I'm not sure why, but I am no longer seeing references to dotnet from dmesg. It was very consistent last week, and this week I can't reproduce it. I tried a rollout restart of the deployment, manually starting the application, and running dotnet-dump, but nothing is producing the OOM message. And the app still isn't starting up, and there are no logs. WTH?

VSadov commented 2 years ago

Another thing to try. Is there any profiling/monitoring enabled? Like Dynatrace or something like that. If that is the case, can it be turned off? - just to see if that makes a difference.

CaveSven commented 2 years ago

For what it's worth: I rechecked the pods and have a cleaner signature now.

I installed the sdk according to https://docs.microsoft.com/en-us/dotnet/core/install/linux-ubuntu#install-the-sdk and run dotnet foobar. In two cases, this lead to the error signature (in the other cases I would just get the 'unknown command' message)

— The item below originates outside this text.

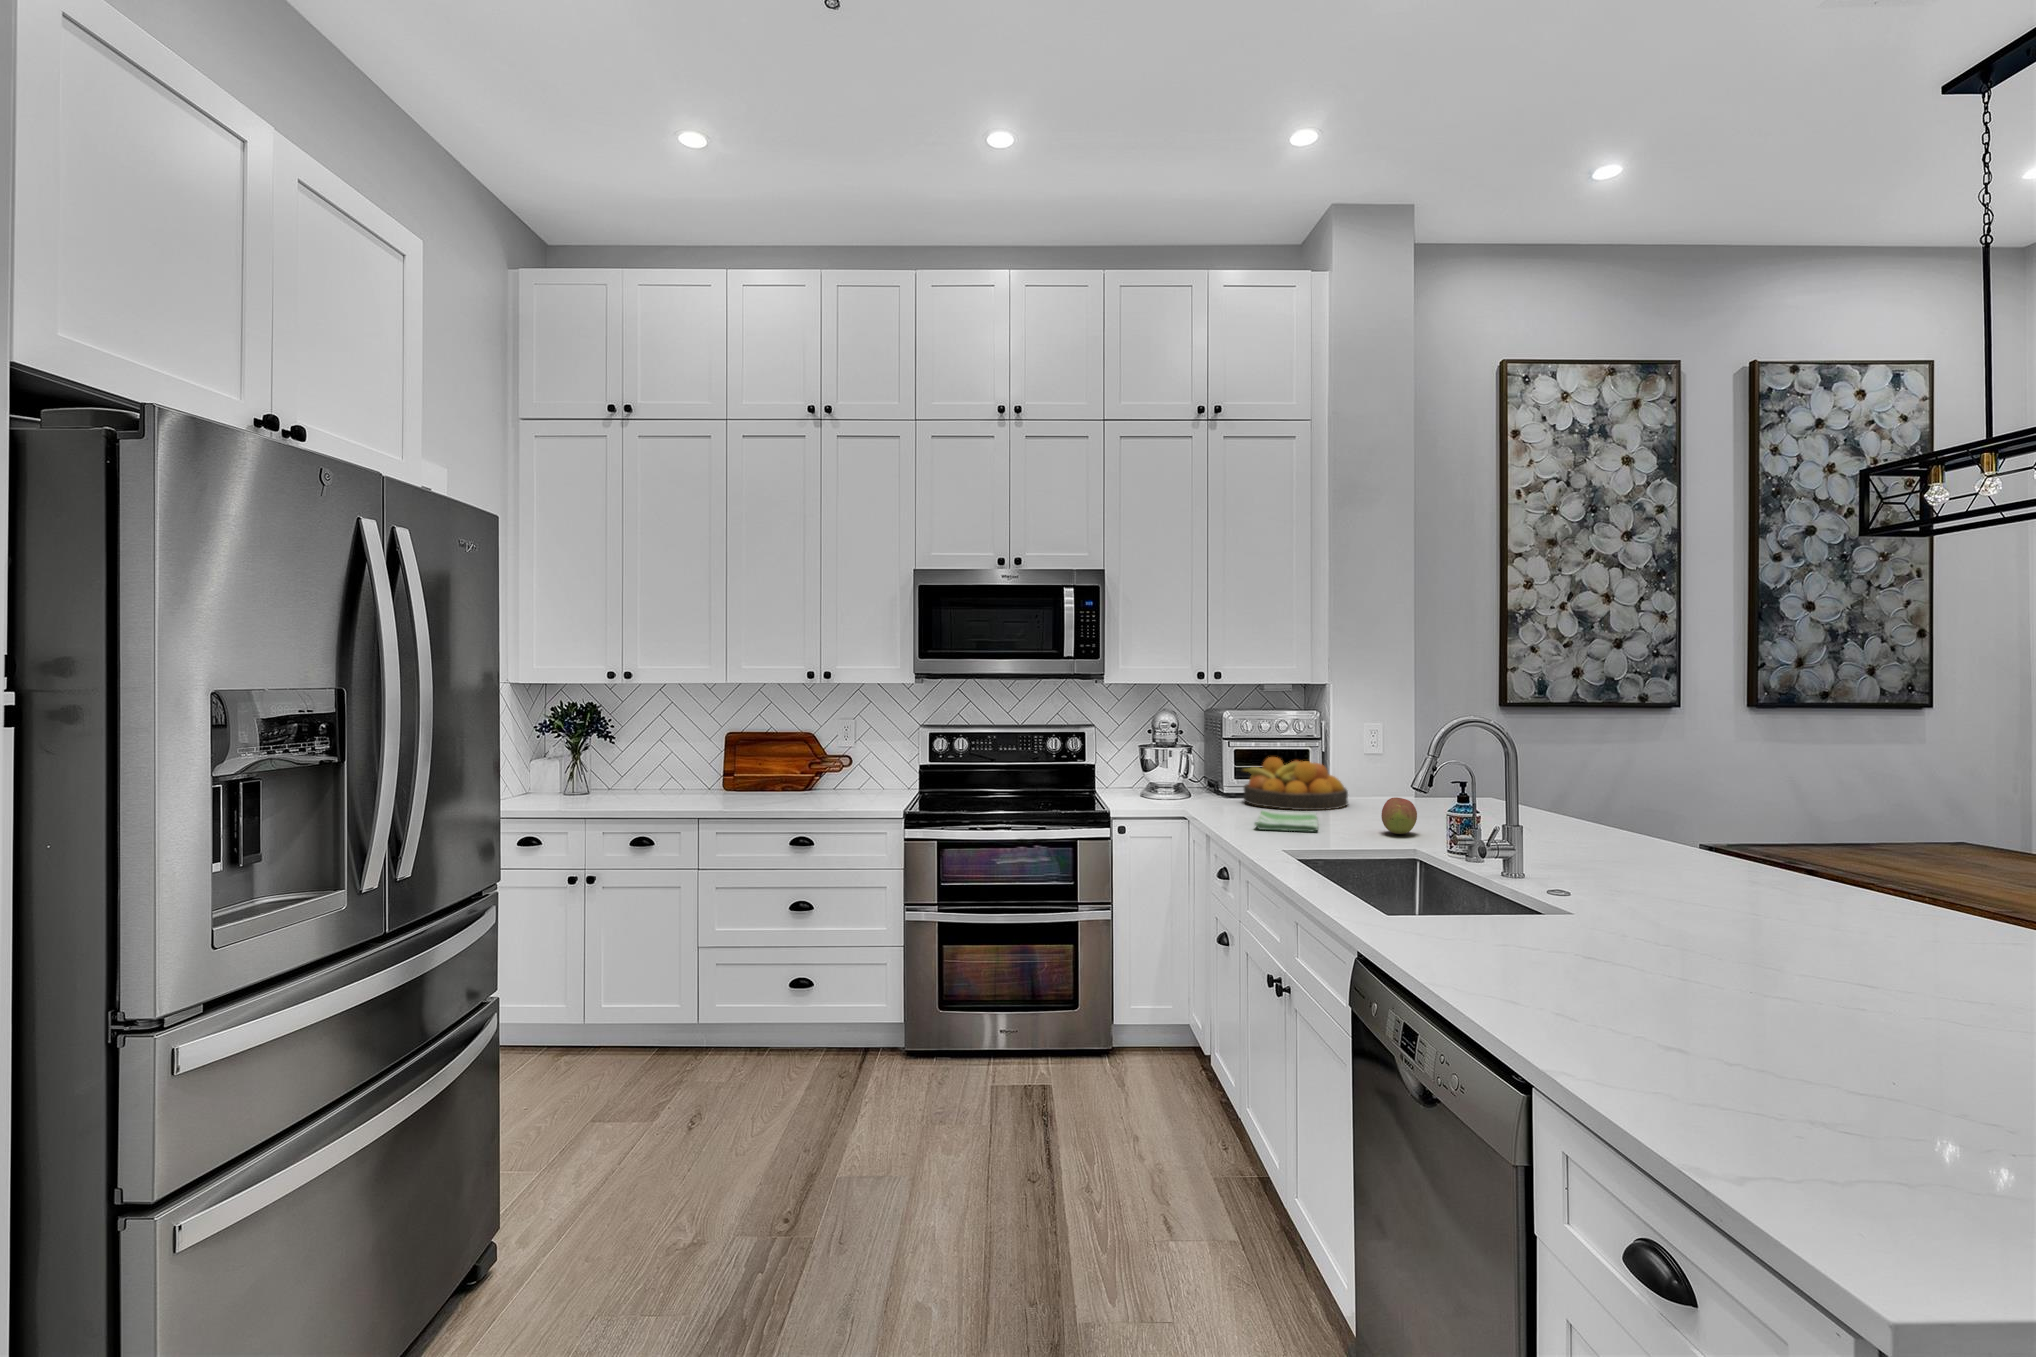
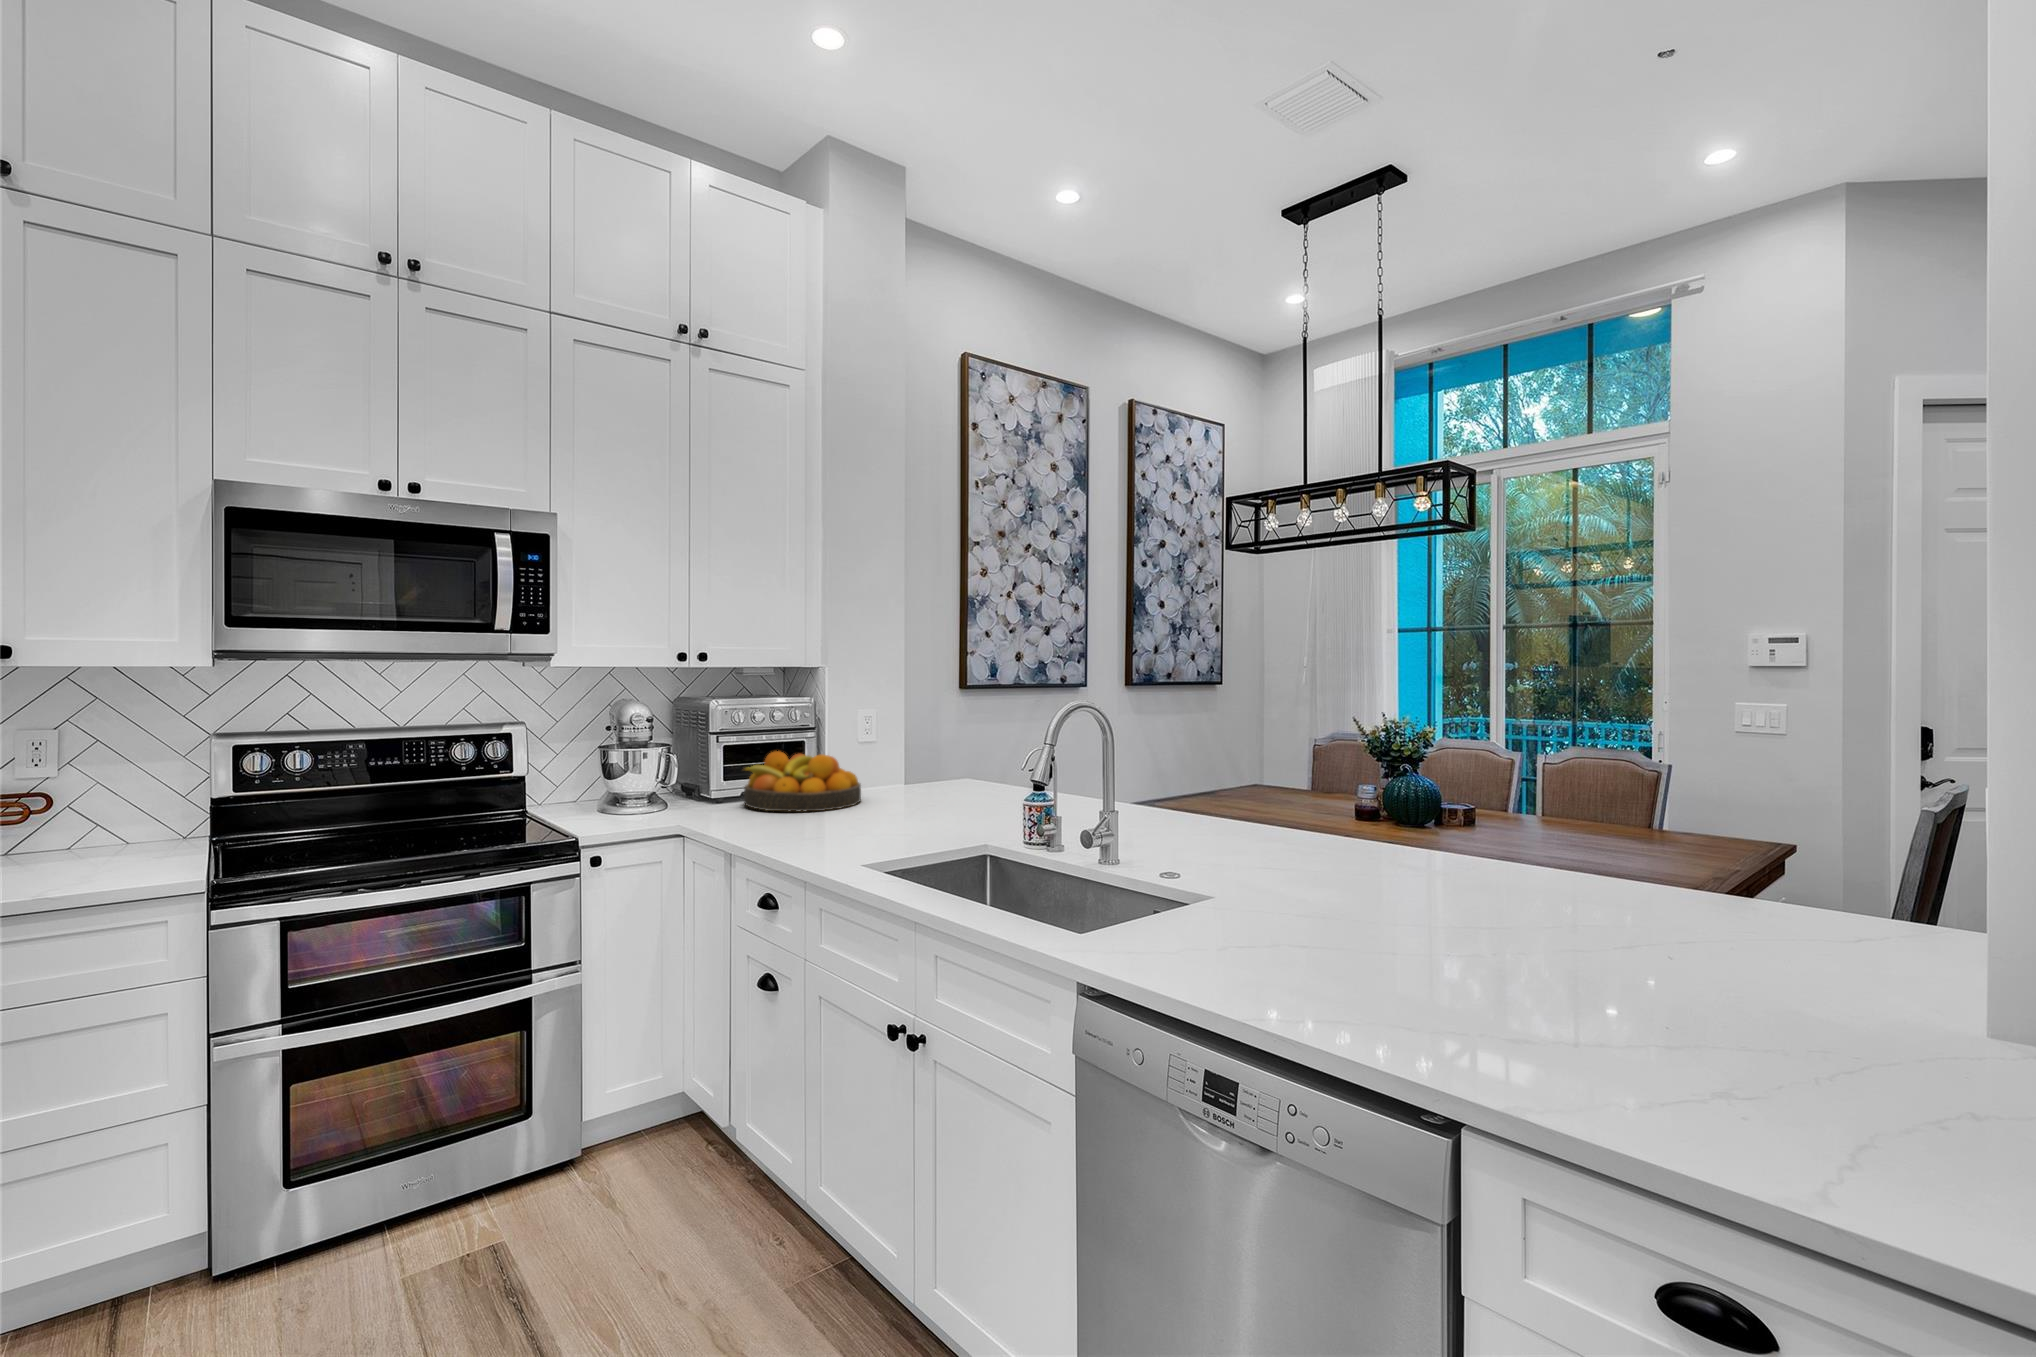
fruit: present [1381,797,1417,834] -> none [940,790,976,830]
dish towel: present [1255,810,1318,831] -> none [793,814,878,844]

k8s version OS image Kernel version Container runtime .Net6 running
v1.13.12 Ubuntu 16.04.7 LTS 4.15.0-1113-azure docker://19.3.14 (/)
v1.13.12 Ubuntu 16.04.6 LTS 4.15.0-1077-azure docker://3.0.10+azure (x)
v1.13.12 Ubuntu 16.04.7 LTS 4.15.0-1113-azure docker://19.3.14 (/)
v1.13.12 Ubuntu 16.04.6 LTS 4.15.0-1113-azure docker://3.0.10+azure (x)
v1.13.12 Ubuntu 16.04.7 LTS 4.15.0-1113-azure docker://19.3.14 (/)
v1.13.12 Ubuntu 16.04.7 LTS 4.15.0-1113-azure docker://19.3.14 (/)
lynn-orrell commented 2 years ago

@CaveSven / @aullom1, are you guys running Dynatrace in these clusters?

aullom1 commented 2 years ago

I got our Dynatrace admins to exclude a couple namespaces, and what I found is that as long as Dynatrace is not injecting into a .NET 6 pod, the pod will start up and work as expected. What I am confused about is that Dynatrace is on all of the clusters (even the ones where .NET 6 always worked), but Dynatrace only needs to be told to ignore the namespace on some of the clusters.

aullom1 commented 2 years ago

Saw in an email from Microsoft that another customer was facing issues with a specific version of Dynatrace.

mangod9 commented 2 years ago

Hmm, interesting. If you find any info about the root cause from Dynatrace please share it here.

lynn-orrell commented 2 years ago

I got our Dynatrace admins to exclude a couple namespaces, and what I found is that as long as Dynatrace is not injecting into a .NET 6 pod, the pod will start up and work as expected. What I am confused about is that Dynatrace is on all of the clusters (even the ones where .NET 6 always worked), but Dynatrace only needs to be told to ignore the namespace on some of the clusters.

From what we have seen so far, it depends on the Dynatrace version. Can you check the versions between clusters to see if they are different?

aullom1 commented 2 years ago

Not working dynatrace version: 1.219.134.20210624-153812

Working dynatrace version: 1.231.245.20220112-085307

lynn-orrell commented 2 years ago

This jives perfectly with what we've seen as well.

Not Working: 1.215.192.20210519-150820 Working: 1.231.288.20220218-170442

CaveSven commented 2 years ago

We are also running Dynatrace. I am trying to get some information on the version.